» Estratto del documento
+ + + + +
L’Ue si prepara al peggio
E così, a due mesi dalla data-chiave, Bruxelles corre ai ripari e continua i preparativi per farsi trovare pronta nel caso in cui si verificasse quello che per tutti è «il peggior scenario». Ieri la Commissione ha adottato misure di emergenza su altri tre capitoli al fine di evitare lo «choc» dal 30 marzo: le borse di studio agli studenti Erasmus (non verranno chiuse improvvisamente), le pensioni dei cittadini europei che hanno lavorato nel Regno Unito (gli anni di lavoro Oltremanica verranno riconosciuti) e l’erogazione dei fondi europei per i programmi destinati ai cittadini britannici.

Il nodo dei fondi europei
Su questo punto però l’Ue ha posto una condizione ben chiara: l’esborso sarà garantito a patto che Londra continui a versare la sua quota al bilancio dell’Unione europea fino al termine del 2019. In caso di non accordo, Bruxelles darà tempo al governo britannico fino al 18 aprile: entro quella data dovrà decidere se continuare a pagare. In caso contrario, tutti i contratti in vigore per i vari progetti finanziati dalla Ue (per esempio quelli destinati all’agricoltura o alla ricerca) verranno di fatto congelati e resteranno senza soldi.

Il nodo del backstop
Il punto più critico di tutto l’accordo di divorzio è il «backstop» sul confine irlandese, la clausola di salvaguardia per evitare una frontiera rigida tra le due Irlande che di fatto prevede di inglobare l’Irlanda del Nord (parte del Regno Unito, dunque extra Ue) nel mercato unico e nell’unione doganale. Juncker ha detto no a un «backstop» temporaneo, «perché non sarebbe sicuro». Michel Barnier, capo-negoziatore Ue per la Brexit, ha ricordato che il «backstop» è una rete di salvataggio, una sorta di «assicurazione come quelle che abbiamo sulla nostra casa. Tutti noi ci auguriamo di non utilizzarla mai, ma è bene averla per non farsi trovare impreparati». Barnier si è detto disposto a «discutere le disposizioni alternative, come auspicato da Londra, ma soltanto dopo la firma dell’accordo in cui c’è il backstop». Per il francese, Oltremanica dovrebbero «smetterla con questo scaricabarile». Perché, ha ricordato, «oggi Theresa May prende le distanze dall’accordo che lei stessa ha sottoscritto».
Juncker ha poi fatto un appello ai Ventisette: «Io resto ottimista, ma è fondamentale che l’Ue mantenga la calma e resti unita». Di certo, ha assicurato, «gli altri ventisei Paesi dell’Unione europea non lasceranno sola l’Irlanda. Perché la frontiera irlandese sarà la nuova frontiera europea».
+ + + + +
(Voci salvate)
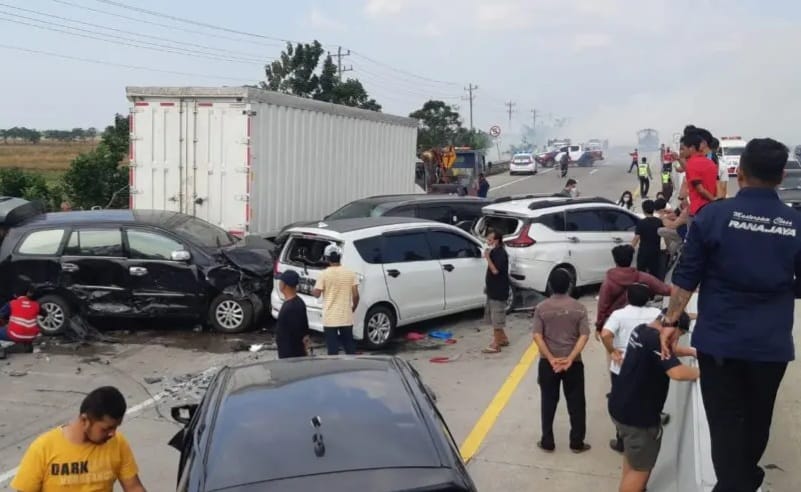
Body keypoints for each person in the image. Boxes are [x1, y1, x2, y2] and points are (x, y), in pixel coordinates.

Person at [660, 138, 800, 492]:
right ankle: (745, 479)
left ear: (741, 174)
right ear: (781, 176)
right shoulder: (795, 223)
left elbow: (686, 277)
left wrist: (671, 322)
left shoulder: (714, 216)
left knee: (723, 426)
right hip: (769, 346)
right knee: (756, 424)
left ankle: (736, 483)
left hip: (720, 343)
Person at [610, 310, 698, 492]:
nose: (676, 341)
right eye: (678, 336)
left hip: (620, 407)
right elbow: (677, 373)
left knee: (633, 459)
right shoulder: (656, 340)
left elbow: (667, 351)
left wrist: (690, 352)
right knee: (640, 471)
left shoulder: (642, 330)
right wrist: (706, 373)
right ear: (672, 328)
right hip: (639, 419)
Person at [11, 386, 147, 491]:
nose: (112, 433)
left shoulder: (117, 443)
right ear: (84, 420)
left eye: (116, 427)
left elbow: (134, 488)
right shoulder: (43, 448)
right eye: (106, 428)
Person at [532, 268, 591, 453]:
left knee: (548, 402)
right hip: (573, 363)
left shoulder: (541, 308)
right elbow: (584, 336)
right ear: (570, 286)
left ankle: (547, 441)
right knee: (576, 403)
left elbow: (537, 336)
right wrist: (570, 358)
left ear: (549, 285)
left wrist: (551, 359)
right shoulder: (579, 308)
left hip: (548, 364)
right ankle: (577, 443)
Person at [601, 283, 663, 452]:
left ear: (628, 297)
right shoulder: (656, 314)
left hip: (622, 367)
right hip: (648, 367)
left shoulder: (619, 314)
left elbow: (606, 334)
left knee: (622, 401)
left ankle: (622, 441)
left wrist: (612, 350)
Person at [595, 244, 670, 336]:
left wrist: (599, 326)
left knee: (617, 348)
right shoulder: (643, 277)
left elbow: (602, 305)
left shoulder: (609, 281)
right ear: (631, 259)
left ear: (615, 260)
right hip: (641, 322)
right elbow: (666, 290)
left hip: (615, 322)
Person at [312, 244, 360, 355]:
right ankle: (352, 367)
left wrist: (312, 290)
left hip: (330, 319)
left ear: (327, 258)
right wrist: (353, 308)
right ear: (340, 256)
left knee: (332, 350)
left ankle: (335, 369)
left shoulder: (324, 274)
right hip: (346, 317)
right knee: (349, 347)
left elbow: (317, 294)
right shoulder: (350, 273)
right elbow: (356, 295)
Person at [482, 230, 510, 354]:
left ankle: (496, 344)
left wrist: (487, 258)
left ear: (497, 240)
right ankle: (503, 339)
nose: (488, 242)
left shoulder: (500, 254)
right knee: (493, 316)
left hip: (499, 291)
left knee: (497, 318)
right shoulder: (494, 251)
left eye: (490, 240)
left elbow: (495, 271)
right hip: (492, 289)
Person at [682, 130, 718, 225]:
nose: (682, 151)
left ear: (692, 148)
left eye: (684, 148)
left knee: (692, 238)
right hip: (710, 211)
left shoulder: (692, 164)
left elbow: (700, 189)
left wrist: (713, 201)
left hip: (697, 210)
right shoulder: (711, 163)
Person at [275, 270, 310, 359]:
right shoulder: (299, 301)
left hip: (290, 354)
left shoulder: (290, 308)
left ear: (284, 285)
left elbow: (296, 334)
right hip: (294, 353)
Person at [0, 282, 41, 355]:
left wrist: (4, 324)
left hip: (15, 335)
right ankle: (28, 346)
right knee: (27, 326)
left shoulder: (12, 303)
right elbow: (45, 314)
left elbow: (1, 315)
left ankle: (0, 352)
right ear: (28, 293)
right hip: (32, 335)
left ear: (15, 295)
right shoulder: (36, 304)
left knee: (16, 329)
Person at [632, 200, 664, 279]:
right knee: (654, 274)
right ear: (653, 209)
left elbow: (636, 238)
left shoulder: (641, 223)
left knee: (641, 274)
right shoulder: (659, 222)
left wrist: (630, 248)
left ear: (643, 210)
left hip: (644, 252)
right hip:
+ + + + +
» Consegna 1
Per ciascuna affermazione indica se concorda con l'estratto sulla Brexit, rispondendo sì o no e citando tra virgolette le parole decisive del testo.
(a) Dal 30 marzo le borse di studio Erasmus verranno chiuse improvvisamente.
(b) Il governo britannico ha tempo fino al 18 aprile per decidere se continuare a pagare.
(c) Juncker si è detto favorevole a un «backstop» temporaneo.
» Consegna 2
Rispondi alle domande seguenti basandoti sull'estratto sulla Brexit.
(a) Fino a quando Londra deve continuare a versare la sua quota al bilancio dell'Unione europea perché l'esborso sia garantito?
(b) Quale incarico ricopre Michel Barnier?
(c) Secondo Juncker, che cosa sarà la frontiera irlandese?

» Risposta 1
(a) No: «non verranno chiuse improvvisamente».
(b) Sì: «Bruxelles darà tempo al governo britannico fino al 18 aprile: entro quella data dovrà decidere se continuare a pagare».
(c) No: «Juncker ha detto no a un «backstop» temporaneo».

» Risposta 2
(a) Fino al termine del 2019.
(b) È il capo-negoziatore Ue per la Brexit.
(c) Sarà la nuova frontiera europea.